Certains veulent rester fidèles à leurs convictions politiques, mais n’osent pas le faire par crainte pour la sécurité de leur famille et de leur foyer.

Contrairement aux autres, Ankur Marwaha ne veut pas se cacher et exhorte les utilisateurs des réseaux sociaux à afficher leurs couleurs. Elle a même mis un autocollant démocrate en photo de profil. «Nous sommes entourés de vieux électeurs de [Donald] Trump dans notre quartier», dit-elle. Son drapeau américain est donc suspendu à l’envers «en signe de désespoir».

Mais sous le drapeau américain, il y a aussi un drapeau avec les noms de Joe Biden et Kamala Harris, qui se présente aux élections en tant que candidate démocrate à la vice-présidence. «Nous avons également plusieurs pancartes en soutien à Joe Biden et aux candidats démocrates locaux dans le jardin, et chaque semaine, j’en mets une nouvelle juste pour [énerver les partisans de Donald Trump].»

Paula Kellog évoque une maison de son voisinage devant laquelle au moins 40 panneaux pro-Trump sont visibles, en plus de dix drapeaux et de deux pick-ups recouverts de publicité pro-Trump. «C’est une agression visuelle, même pour les partisans de [Donald] Trump.» Kelley Shawn confie également que beaucoup de gens la remercient pour les pancartes pro-Biden qu’elle expose dans son jardin et trouvent finalement le courage d’afficher aussi leurs couleurs dans leur jardin. «On ne doit pas se cacher dans le noir.»

Excréments de chien et paillettes

Des astuces circulent déjà pour faire cesser les vols. Le plus simple est de mettre les pancartes à sa fenêtre ou de les fixer en hauteur sur sa maison. Certains installent des caméras. Une dame d’un certain âge a accroché sa pancarte à la balustrade de son porche avec du fil de fer, une autre l’a placée au milieu de lierre vénéneux.

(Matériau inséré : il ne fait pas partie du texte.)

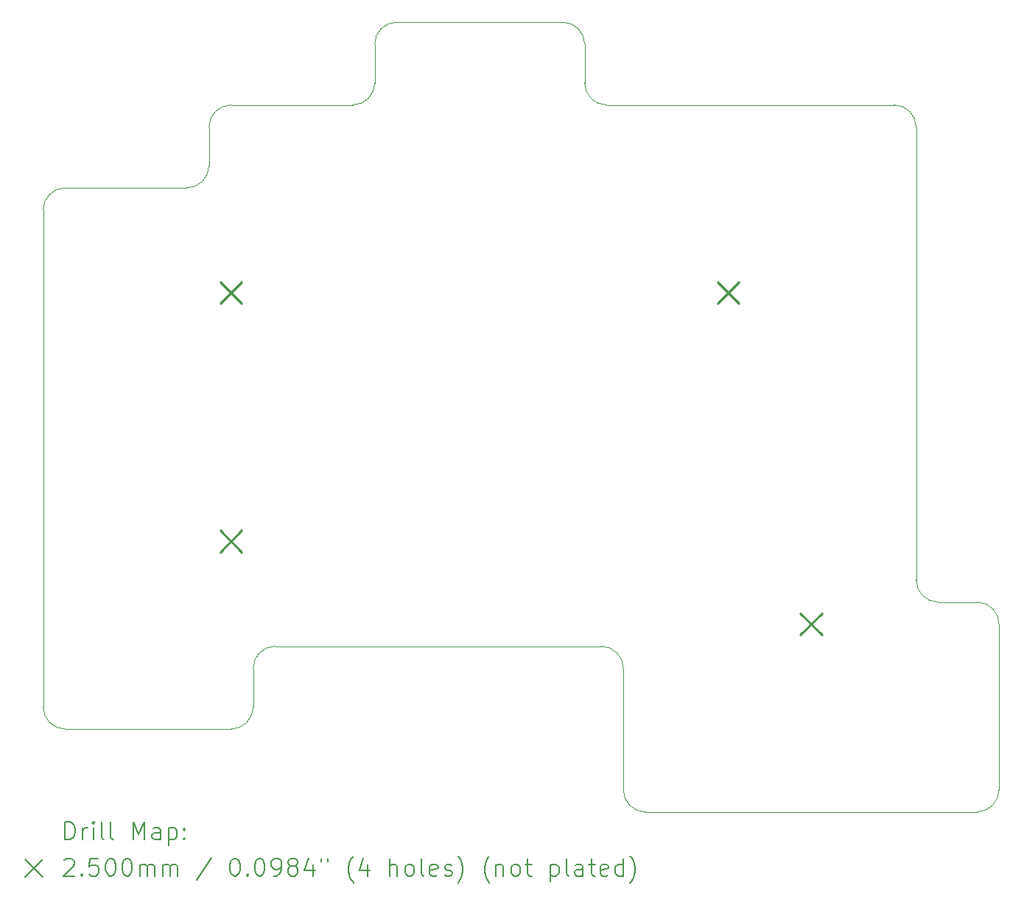
<source format=gbr>
%FSLAX45Y45*%
G04 Gerber Fmt 4.5, Leading zero omitted, Abs format (unit mm)*
G04 Created by KiCad (PCBNEW (6.0.4-0)) date 2022-03-28 14:14:27*
%MOMM*%
%LPD*%
G01*
G04 APERTURE LIST*
%TA.AperFunction,Profile*%
%ADD10C,0.120000*%
%TD*%
%ADD11C,0.200000*%
%ADD12C,0.250000*%
G04 APERTURE END LIST*
D10*
X-2349500Y-5969000D02*
G75*
G03*
X-2603500Y-6223000I0J-254000D01*
G01*
X-2857500Y254000D02*
X-1460500Y254000D01*
X-2857500Y-6921500D02*
G75*
G03*
X-2603500Y-6667500I0J254000D01*
G01*
X1206500Y508000D02*
X1206500Y952500D01*
X-5016500Y-952500D02*
X-5016500Y-6667500D01*
X5016500Y-5207000D02*
G75*
G03*
X5270500Y-5461000I254000J0D01*
G01*
X1206500Y508000D02*
G75*
G03*
X1460500Y254000I254000J0D01*
G01*
X5969000Y-5715000D02*
G75*
G03*
X5715000Y-5461000I-254000J0D01*
G01*
X1651000Y-6223000D02*
X1651000Y-7620000D01*
X-4762500Y-6921500D02*
X-2857500Y-6921500D01*
X5715000Y-5461000D02*
X5270500Y-5461000D01*
X-1206500Y508000D02*
X-1206500Y952500D01*
X-3111500Y0D02*
X-3111500Y-444500D01*
X-2603500Y-6667500D02*
X-2603500Y-6223000D01*
X5461000Y-7874000D02*
X5715000Y-7874000D01*
X1397000Y-5969000D02*
X-2349500Y-5969000D01*
X-4762500Y-698500D02*
G75*
G03*
X-5016500Y-952500I0J-254000D01*
G01*
X1206500Y952500D02*
G75*
G03*
X952500Y1206500I-254000J0D01*
G01*
X-5016500Y-6667500D02*
G75*
G03*
X-4762500Y-6921500I254000J0D01*
G01*
X1651000Y-6223000D02*
G75*
G03*
X1397000Y-5969000I-254000J0D01*
G01*
X5016500Y0D02*
G75*
G03*
X4762500Y254000I-254000J0D01*
G01*
X-3365500Y-698500D02*
G75*
G03*
X-3111500Y-444500I0J254000D01*
G01*
X1460500Y254000D02*
X4762500Y254000D01*
X5969000Y-5969000D02*
X5969000Y-5715000D01*
X5715000Y-7874000D02*
G75*
G03*
X5969000Y-7620000I0J254000D01*
G01*
X5969000Y-5969000D02*
X5969000Y-7620000D01*
X952500Y1206500D02*
X-952500Y1206500D01*
X5461000Y-7874000D02*
X1905000Y-7874000D01*
X-2857500Y254000D02*
G75*
G03*
X-3111500Y0I0J-254000D01*
G01*
X-952500Y1206500D02*
G75*
G03*
X-1206500Y952500I0J-254000D01*
G01*
X-3365500Y-698500D02*
X-4762500Y-698500D01*
X1651000Y-7620000D02*
G75*
G03*
X1905000Y-7874000I254000J0D01*
G01*
X5016500Y-5207000D02*
X5016500Y0D01*
X-1460500Y254000D02*
G75*
G03*
X-1206500Y508000I0J254000D01*
G01*
D11*
D12*
X-2982500Y-1780000D02*
X-2732500Y-2030000D01*
X-2732500Y-1780000D02*
X-2982500Y-2030000D01*
X-2982500Y-4637500D02*
X-2732500Y-4887500D01*
X-2732500Y-4637500D02*
X-2982500Y-4887500D01*
X2732500Y-1780000D02*
X2982500Y-2030000D01*
X2982500Y-1780000D02*
X2732500Y-2030000D01*
X3685000Y-5590000D02*
X3935000Y-5840000D01*
X3935000Y-5590000D02*
X3685000Y-5840000D01*
D11*
X-4764881Y-8190476D02*
X-4764881Y-7990476D01*
X-4717262Y-7990476D01*
X-4688691Y-8000000D01*
X-4669643Y-8019048D01*
X-4660119Y-8038095D01*
X-4650595Y-8076190D01*
X-4650595Y-8104762D01*
X-4660119Y-8142857D01*
X-4669643Y-8161905D01*
X-4688691Y-8180952D01*
X-4717262Y-8190476D01*
X-4764881Y-8190476D01*
X-4564881Y-8190476D02*
X-4564881Y-8057143D01*
X-4564881Y-8095238D02*
X-4555357Y-8076190D01*
X-4545833Y-8066667D01*
X-4526786Y-8057143D01*
X-4507738Y-8057143D01*
X-4441072Y-8190476D02*
X-4441072Y-8057143D01*
X-4441072Y-7990476D02*
X-4450595Y-8000000D01*
X-4441072Y-8009524D01*
X-4431548Y-8000000D01*
X-4441072Y-7990476D01*
X-4441072Y-8009524D01*
X-4317262Y-8190476D02*
X-4336310Y-8180952D01*
X-4345833Y-8161905D01*
X-4345833Y-7990476D01*
X-4212500Y-8190476D02*
X-4231548Y-8180952D01*
X-4241072Y-8161905D01*
X-4241072Y-7990476D01*
X-3983929Y-8190476D02*
X-3983929Y-7990476D01*
X-3917262Y-8133333D01*
X-3850595Y-7990476D01*
X-3850595Y-8190476D01*
X-3669643Y-8190476D02*
X-3669643Y-8085714D01*
X-3679167Y-8066667D01*
X-3698214Y-8057143D01*
X-3736310Y-8057143D01*
X-3755357Y-8066667D01*
X-3669643Y-8180952D02*
X-3688690Y-8190476D01*
X-3736310Y-8190476D01*
X-3755357Y-8180952D01*
X-3764881Y-8161905D01*
X-3764881Y-8142857D01*
X-3755357Y-8123809D01*
X-3736310Y-8114286D01*
X-3688690Y-8114286D01*
X-3669643Y-8104762D01*
X-3574405Y-8057143D02*
X-3574405Y-8257143D01*
X-3574405Y-8066667D02*
X-3555357Y-8057143D01*
X-3517262Y-8057143D01*
X-3498214Y-8066667D01*
X-3488690Y-8076190D01*
X-3479167Y-8095238D01*
X-3479167Y-8152381D01*
X-3488690Y-8171428D01*
X-3498214Y-8180952D01*
X-3517262Y-8190476D01*
X-3555357Y-8190476D01*
X-3574405Y-8180952D01*
X-3393452Y-8171428D02*
X-3383929Y-8180952D01*
X-3393452Y-8190476D01*
X-3402976Y-8180952D01*
X-3393452Y-8171428D01*
X-3393452Y-8190476D01*
X-3393452Y-8066667D02*
X-3383929Y-8076190D01*
X-3393452Y-8085714D01*
X-3402976Y-8076190D01*
X-3393452Y-8066667D01*
X-3393452Y-8085714D01*
X-5222500Y-8420000D02*
X-5022500Y-8620000D01*
X-5022500Y-8420000D02*
X-5222500Y-8620000D01*
X-4774405Y-8429524D02*
X-4764881Y-8420000D01*
X-4745833Y-8410476D01*
X-4698214Y-8410476D01*
X-4679167Y-8420000D01*
X-4669643Y-8429524D01*
X-4660119Y-8448571D01*
X-4660119Y-8467619D01*
X-4669643Y-8496190D01*
X-4783929Y-8610476D01*
X-4660119Y-8610476D01*
X-4574405Y-8591429D02*
X-4564881Y-8600952D01*
X-4574405Y-8610476D01*
X-4583929Y-8600952D01*
X-4574405Y-8591429D01*
X-4574405Y-8610476D01*
X-4383929Y-8410476D02*
X-4479167Y-8410476D01*
X-4488691Y-8505714D01*
X-4479167Y-8496190D01*
X-4460119Y-8486667D01*
X-4412500Y-8486667D01*
X-4393452Y-8496190D01*
X-4383929Y-8505714D01*
X-4374405Y-8524762D01*
X-4374405Y-8572381D01*
X-4383929Y-8591429D01*
X-4393452Y-8600952D01*
X-4412500Y-8610476D01*
X-4460119Y-8610476D01*
X-4479167Y-8600952D01*
X-4488691Y-8591429D01*
X-4250595Y-8410476D02*
X-4231548Y-8410476D01*
X-4212500Y-8420000D01*
X-4202976Y-8429524D01*
X-4193452Y-8448571D01*
X-4183929Y-8486667D01*
X-4183929Y-8534286D01*
X-4193452Y-8572381D01*
X-4202976Y-8591429D01*
X-4212500Y-8600952D01*
X-4231548Y-8610476D01*
X-4250595Y-8610476D01*
X-4269643Y-8600952D01*
X-4279167Y-8591429D01*
X-4288691Y-8572381D01*
X-4298214Y-8534286D01*
X-4298214Y-8486667D01*
X-4288691Y-8448571D01*
X-4279167Y-8429524D01*
X-4269643Y-8420000D01*
X-4250595Y-8410476D01*
X-4060119Y-8410476D02*
X-4041071Y-8410476D01*
X-4022024Y-8420000D01*
X-4012500Y-8429524D01*
X-4002976Y-8448571D01*
X-3993452Y-8486667D01*
X-3993452Y-8534286D01*
X-4002976Y-8572381D01*
X-4012500Y-8591429D01*
X-4022024Y-8600952D01*
X-4041071Y-8610476D01*
X-4060119Y-8610476D01*
X-4079167Y-8600952D01*
X-4088690Y-8591429D01*
X-4098214Y-8572381D01*
X-4107738Y-8534286D01*
X-4107738Y-8486667D01*
X-4098214Y-8448571D01*
X-4088690Y-8429524D01*
X-4079167Y-8420000D01*
X-4060119Y-8410476D01*
X-3907738Y-8610476D02*
X-3907738Y-8477143D01*
X-3907738Y-8496190D02*
X-3898214Y-8486667D01*
X-3879167Y-8477143D01*
X-3850595Y-8477143D01*
X-3831548Y-8486667D01*
X-3822024Y-8505714D01*
X-3822024Y-8610476D01*
X-3822024Y-8505714D02*
X-3812500Y-8486667D01*
X-3793452Y-8477143D01*
X-3764881Y-8477143D01*
X-3745833Y-8486667D01*
X-3736310Y-8505714D01*
X-3736310Y-8610476D01*
X-3641071Y-8610476D02*
X-3641071Y-8477143D01*
X-3641071Y-8496190D02*
X-3631548Y-8486667D01*
X-3612500Y-8477143D01*
X-3583929Y-8477143D01*
X-3564881Y-8486667D01*
X-3555357Y-8505714D01*
X-3555357Y-8610476D01*
X-3555357Y-8505714D02*
X-3545833Y-8486667D01*
X-3526786Y-8477143D01*
X-3498214Y-8477143D01*
X-3479167Y-8486667D01*
X-3469643Y-8505714D01*
X-3469643Y-8610476D01*
X-3079167Y-8400952D02*
X-3250595Y-8658095D01*
X-2822024Y-8410476D02*
X-2802976Y-8410476D01*
X-2783929Y-8420000D01*
X-2774405Y-8429524D01*
X-2764881Y-8448571D01*
X-2755357Y-8486667D01*
X-2755357Y-8534286D01*
X-2764881Y-8572381D01*
X-2774405Y-8591429D01*
X-2783929Y-8600952D01*
X-2802976Y-8610476D01*
X-2822024Y-8610476D01*
X-2841071Y-8600952D01*
X-2850595Y-8591429D01*
X-2860119Y-8572381D01*
X-2869643Y-8534286D01*
X-2869643Y-8486667D01*
X-2860119Y-8448571D01*
X-2850595Y-8429524D01*
X-2841071Y-8420000D01*
X-2822024Y-8410476D01*
X-2669643Y-8591429D02*
X-2660119Y-8600952D01*
X-2669643Y-8610476D01*
X-2679167Y-8600952D01*
X-2669643Y-8591429D01*
X-2669643Y-8610476D01*
X-2536310Y-8410476D02*
X-2517262Y-8410476D01*
X-2498214Y-8420000D01*
X-2488691Y-8429524D01*
X-2479167Y-8448571D01*
X-2469643Y-8486667D01*
X-2469643Y-8534286D01*
X-2479167Y-8572381D01*
X-2488691Y-8591429D01*
X-2498214Y-8600952D01*
X-2517262Y-8610476D01*
X-2536310Y-8610476D01*
X-2555357Y-8600952D01*
X-2564881Y-8591429D01*
X-2574405Y-8572381D01*
X-2583929Y-8534286D01*
X-2583929Y-8486667D01*
X-2574405Y-8448571D01*
X-2564881Y-8429524D01*
X-2555357Y-8420000D01*
X-2536310Y-8410476D01*
X-2374405Y-8610476D02*
X-2336310Y-8610476D01*
X-2317262Y-8600952D01*
X-2307738Y-8591429D01*
X-2288691Y-8562857D01*
X-2279167Y-8524762D01*
X-2279167Y-8448571D01*
X-2288691Y-8429524D01*
X-2298214Y-8420000D01*
X-2317262Y-8410476D01*
X-2355357Y-8410476D01*
X-2374405Y-8420000D01*
X-2383929Y-8429524D01*
X-2393452Y-8448571D01*
X-2393452Y-8496190D01*
X-2383929Y-8515238D01*
X-2374405Y-8524762D01*
X-2355357Y-8534286D01*
X-2317262Y-8534286D01*
X-2298214Y-8524762D01*
X-2288691Y-8515238D01*
X-2279167Y-8496190D01*
X-2164881Y-8496190D02*
X-2183929Y-8486667D01*
X-2193452Y-8477143D01*
X-2202976Y-8458095D01*
X-2202976Y-8448571D01*
X-2193452Y-8429524D01*
X-2183929Y-8420000D01*
X-2164881Y-8410476D01*
X-2126786Y-8410476D01*
X-2107738Y-8420000D01*
X-2098214Y-8429524D01*
X-2088690Y-8448571D01*
X-2088690Y-8458095D01*
X-2098214Y-8477143D01*
X-2107738Y-8486667D01*
X-2126786Y-8496190D01*
X-2164881Y-8496190D01*
X-2183929Y-8505714D01*
X-2193452Y-8515238D01*
X-2202976Y-8534286D01*
X-2202976Y-8572381D01*
X-2193452Y-8591429D01*
X-2183929Y-8600952D01*
X-2164881Y-8610476D01*
X-2126786Y-8610476D01*
X-2107738Y-8600952D01*
X-2098214Y-8591429D01*
X-2088690Y-8572381D01*
X-2088690Y-8534286D01*
X-2098214Y-8515238D01*
X-2107738Y-8505714D01*
X-2126786Y-8496190D01*
X-1917262Y-8477143D02*
X-1917262Y-8610476D01*
X-1964881Y-8400952D02*
X-2012500Y-8543810D01*
X-1888690Y-8543810D01*
X-1822024Y-8410476D02*
X-1822024Y-8448571D01*
X-1745833Y-8410476D02*
X-1745833Y-8448571D01*
X-1450595Y-8686667D02*
X-1460119Y-8677143D01*
X-1479167Y-8648571D01*
X-1488690Y-8629524D01*
X-1498214Y-8600952D01*
X-1507738Y-8553333D01*
X-1507738Y-8515238D01*
X-1498214Y-8467619D01*
X-1488690Y-8439048D01*
X-1479167Y-8420000D01*
X-1460119Y-8391429D01*
X-1450595Y-8381905D01*
X-1288691Y-8477143D02*
X-1288691Y-8610476D01*
X-1336310Y-8400952D02*
X-1383929Y-8543810D01*
X-1260119Y-8543810D01*
X-1031548Y-8610476D02*
X-1031548Y-8410476D01*
X-945833Y-8610476D02*
X-945833Y-8505714D01*
X-955357Y-8486667D01*
X-974405Y-8477143D01*
X-1002976Y-8477143D01*
X-1022024Y-8486667D01*
X-1031548Y-8496190D01*
X-822024Y-8610476D02*
X-841071Y-8600952D01*
X-850595Y-8591429D01*
X-860119Y-8572381D01*
X-860119Y-8515238D01*
X-850595Y-8496190D01*
X-841071Y-8486667D01*
X-822024Y-8477143D01*
X-793452Y-8477143D01*
X-774405Y-8486667D01*
X-764881Y-8496190D01*
X-755357Y-8515238D01*
X-755357Y-8572381D01*
X-764881Y-8591429D01*
X-774405Y-8600952D01*
X-793452Y-8610476D01*
X-822024Y-8610476D01*
X-641072Y-8610476D02*
X-660119Y-8600952D01*
X-669643Y-8581905D01*
X-669643Y-8410476D01*
X-488690Y-8600952D02*
X-507738Y-8610476D01*
X-545833Y-8610476D01*
X-564881Y-8600952D01*
X-574405Y-8581905D01*
X-574405Y-8505714D01*
X-564881Y-8486667D01*
X-545833Y-8477143D01*
X-507738Y-8477143D01*
X-488690Y-8486667D01*
X-479167Y-8505714D01*
X-479167Y-8524762D01*
X-574405Y-8543810D01*
X-402976Y-8600952D02*
X-383929Y-8610476D01*
X-345833Y-8610476D01*
X-326786Y-8600952D01*
X-317262Y-8581905D01*
X-317262Y-8572381D01*
X-326786Y-8553333D01*
X-345833Y-8543810D01*
X-374405Y-8543810D01*
X-393452Y-8534286D01*
X-402976Y-8515238D01*
X-402976Y-8505714D01*
X-393452Y-8486667D01*
X-374405Y-8477143D01*
X-345833Y-8477143D01*
X-326786Y-8486667D01*
X-250595Y-8686667D02*
X-241071Y-8677143D01*
X-222024Y-8648571D01*
X-212500Y-8629524D01*
X-202976Y-8600952D01*
X-193452Y-8553333D01*
X-193452Y-8515238D01*
X-202976Y-8467619D01*
X-212500Y-8439048D01*
X-222024Y-8420000D01*
X-241071Y-8391429D01*
X-250595Y-8381905D01*
X111309Y-8686667D02*
X101786Y-8677143D01*
X82738Y-8648571D01*
X73214Y-8629524D01*
X63690Y-8600952D01*
X54167Y-8553333D01*
X54167Y-8515238D01*
X63690Y-8467619D01*
X73214Y-8439048D01*
X82738Y-8420000D01*
X101786Y-8391429D01*
X111309Y-8381905D01*
X187500Y-8477143D02*
X187500Y-8610476D01*
X187500Y-8496190D02*
X197024Y-8486667D01*
X216071Y-8477143D01*
X244643Y-8477143D01*
X263690Y-8486667D01*
X273214Y-8505714D01*
X273214Y-8610476D01*
X397024Y-8610476D02*
X377976Y-8600952D01*
X368452Y-8591429D01*
X358928Y-8572381D01*
X358928Y-8515238D01*
X368452Y-8496190D01*
X377976Y-8486667D01*
X397024Y-8477143D01*
X425595Y-8477143D01*
X444643Y-8486667D01*
X454167Y-8496190D01*
X463690Y-8515238D01*
X463690Y-8572381D01*
X454167Y-8591429D01*
X444643Y-8600952D01*
X425595Y-8610476D01*
X397024Y-8610476D01*
X520833Y-8477143D02*
X597024Y-8477143D01*
X549405Y-8410476D02*
X549405Y-8581905D01*
X558929Y-8600952D01*
X577976Y-8610476D01*
X597024Y-8610476D01*
X816071Y-8477143D02*
X816071Y-8677143D01*
X816071Y-8486667D02*
X835119Y-8477143D01*
X873214Y-8477143D01*
X892262Y-8486667D01*
X901786Y-8496190D01*
X911309Y-8515238D01*
X911309Y-8572381D01*
X901786Y-8591429D01*
X892262Y-8600952D01*
X873214Y-8610476D01*
X835119Y-8610476D01*
X816071Y-8600952D01*
X1025595Y-8610476D02*
X1006548Y-8600952D01*
X997024Y-8581905D01*
X997024Y-8410476D01*
X1187500Y-8610476D02*
X1187500Y-8505714D01*
X1177976Y-8486667D01*
X1158929Y-8477143D01*
X1120833Y-8477143D01*
X1101786Y-8486667D01*
X1187500Y-8600952D02*
X1168452Y-8610476D01*
X1120833Y-8610476D01*
X1101786Y-8600952D01*
X1092262Y-8581905D01*
X1092262Y-8562857D01*
X1101786Y-8543810D01*
X1120833Y-8534286D01*
X1168452Y-8534286D01*
X1187500Y-8524762D01*
X1254167Y-8477143D02*
X1330357Y-8477143D01*
X1282738Y-8410476D02*
X1282738Y-8581905D01*
X1292262Y-8600952D01*
X1311310Y-8610476D01*
X1330357Y-8610476D01*
X1473214Y-8600952D02*
X1454167Y-8610476D01*
X1416071Y-8610476D01*
X1397024Y-8600952D01*
X1387500Y-8581905D01*
X1387500Y-8505714D01*
X1397024Y-8486667D01*
X1416071Y-8477143D01*
X1454167Y-8477143D01*
X1473214Y-8486667D01*
X1482738Y-8505714D01*
X1482738Y-8524762D01*
X1387500Y-8543810D01*
X1654167Y-8610476D02*
X1654167Y-8410476D01*
X1654167Y-8600952D02*
X1635119Y-8610476D01*
X1597024Y-8610476D01*
X1577976Y-8600952D01*
X1568452Y-8591429D01*
X1558928Y-8572381D01*
X1558928Y-8515238D01*
X1568452Y-8496190D01*
X1577976Y-8486667D01*
X1597024Y-8477143D01*
X1635119Y-8477143D01*
X1654167Y-8486667D01*
X1730357Y-8686667D02*
X1739881Y-8677143D01*
X1758928Y-8648571D01*
X1768452Y-8629524D01*
X1777976Y-8600952D01*
X1787500Y-8553333D01*
X1787500Y-8515238D01*
X1777976Y-8467619D01*
X1768452Y-8439048D01*
X1758928Y-8420000D01*
X1739881Y-8391429D01*
X1730357Y-8381905D01*
M02*

</source>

De même, les suggestions s’accumulent quant à ce qu’on peut étaler ou vaporiser sur les pancartes pour dissuader les voleurs : des piments moulus, un mélange d’extrait de menthe poivrée et de Vicks, de l’urine de renard, de coyote ou de cerf – que l’on peut se procurer dans les magasins de chasse. Mais il y a encore plus simple: de l’huile d’olive, de la graisse ou de la vaseline avec du poivre de Cayenne et des paillettes. On peut aussi utiliser de la sauce Tabasco et des paillettes, du miel et des paillettes ou encore des excréments de chien et des paillettes.

Les paillettes sont l’ingrédient le plus important, est-il précisé dans un groupe Facebook. Une fois sur les mains ou dans la voiture, les paillettes restent incrustées pendant des semaines, voire des mois. Une femme écrit: «Les paillettes, c’est l’herpès des bricoleurs.»


René Sollberger vit aux Etats-Unis depuis 2013. Après avoir passé tout d’abord deux ans à Boston puis cinq ans à San Francisco, il s’est installé à Las Vegas en 2020. Marié à une Américaine, il travaille comme journaliste spécialisé dans l’économie et la politique. Il a travaillé par le passé pour «Cash», la «Berner Zeitung» et la «Handelszeitung», entre autres publications.